Moving forward, let’s discuss the <noscript> tag.  Whenever you have a Javascript effect on your site, consider whether there would be a problem if there were no Javascript enabled.  As a matter of fact, go to your site, turn off Javascript in the options and try navigating.  If your site topples like a house of cards, you need to re-work your Javascript.  I currently work for a company whose previous web-person didn’t account for people with no Javascript.  The corporate site is totally unnavigable without Javascript.  This is bad.  This is really bad.
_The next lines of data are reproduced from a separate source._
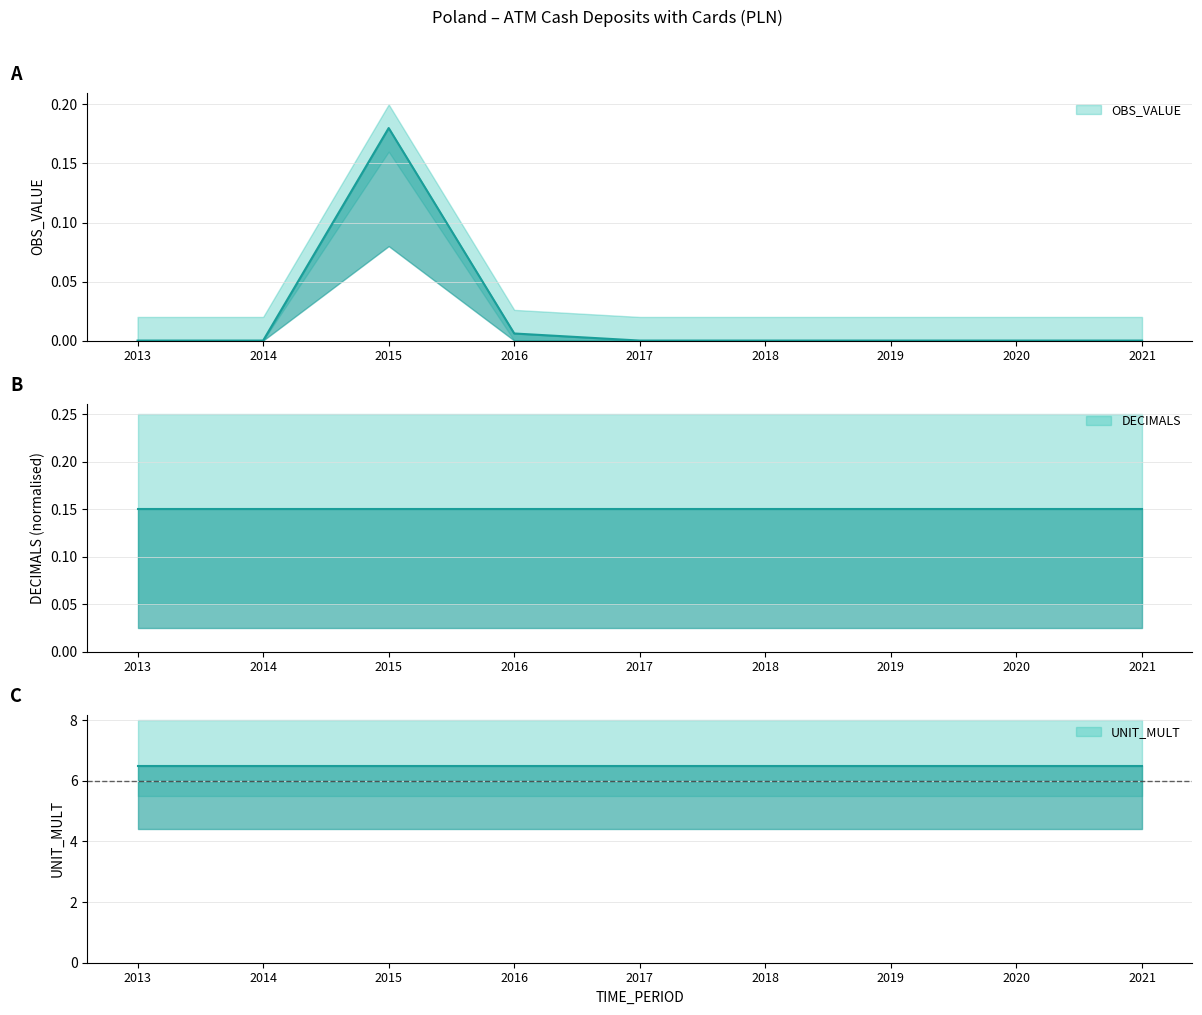

Rank the series by their maximum value, from lowest to highest.

OBS_VALUE, DECIMALS, UNIT_MULT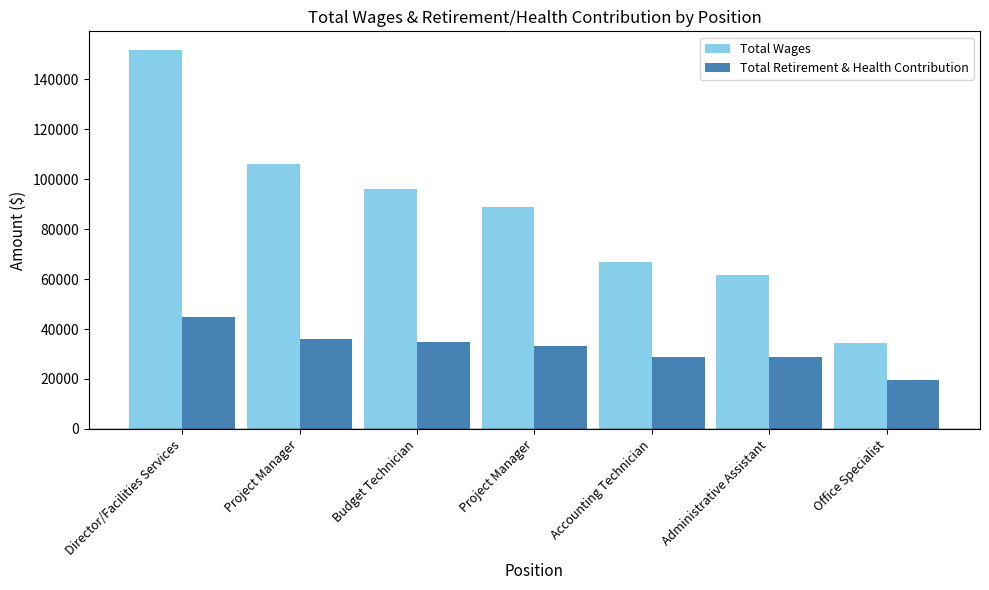

Count the number of data series in this chart.

2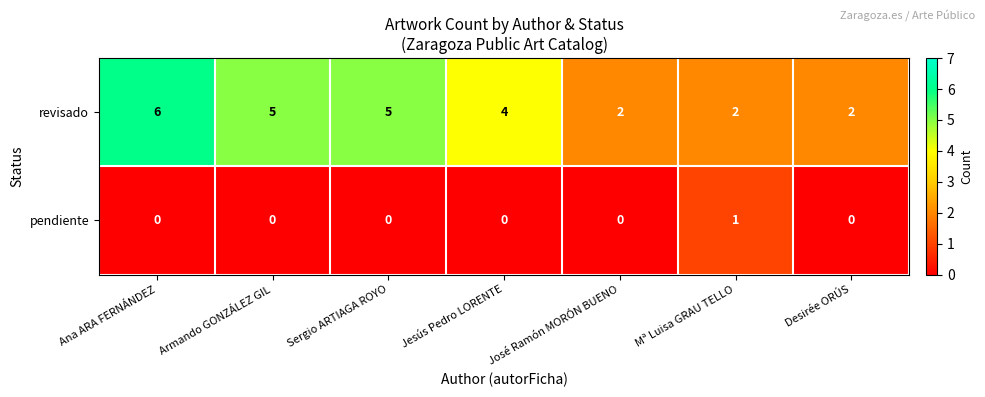

List the series in order of their overall mean, lowest first.

pendiente, revisado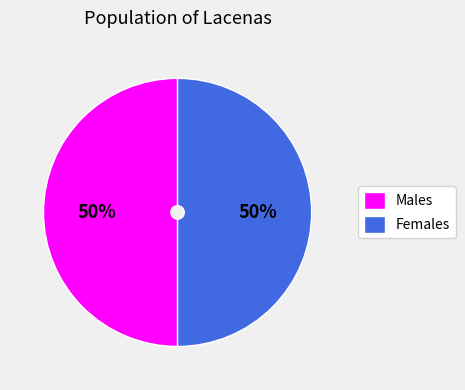

To the nearest percent, what is the difference between the largest and smallest slice percentages?

0%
Ensure that your scripts degrade gracefully.  If you have elements that are hidden from the user until the Javascript function is triggered, what happens if scripts are disabled?  I always run a special function at the end of the page that hides the elements I want hidden.  What this translates to is, if you have scripts disabled, the page displays everything.  The failsafe for my scripts is usability.

This brings us back to Lynx.  Don’t think that I had forgotten.  I browse my sites using Lynx.  I do this so that I can see what happens when nothing is viewable but text.  Lynx doesn’t even give any particular kind of formatting.  Pages are just a long string of words.  If you can open your site like this and still find everything easily you have successfully made your site accessible.  If your page looks like an amorphous mess then you have some work to do.

Now, go forth and make the web a more usable place.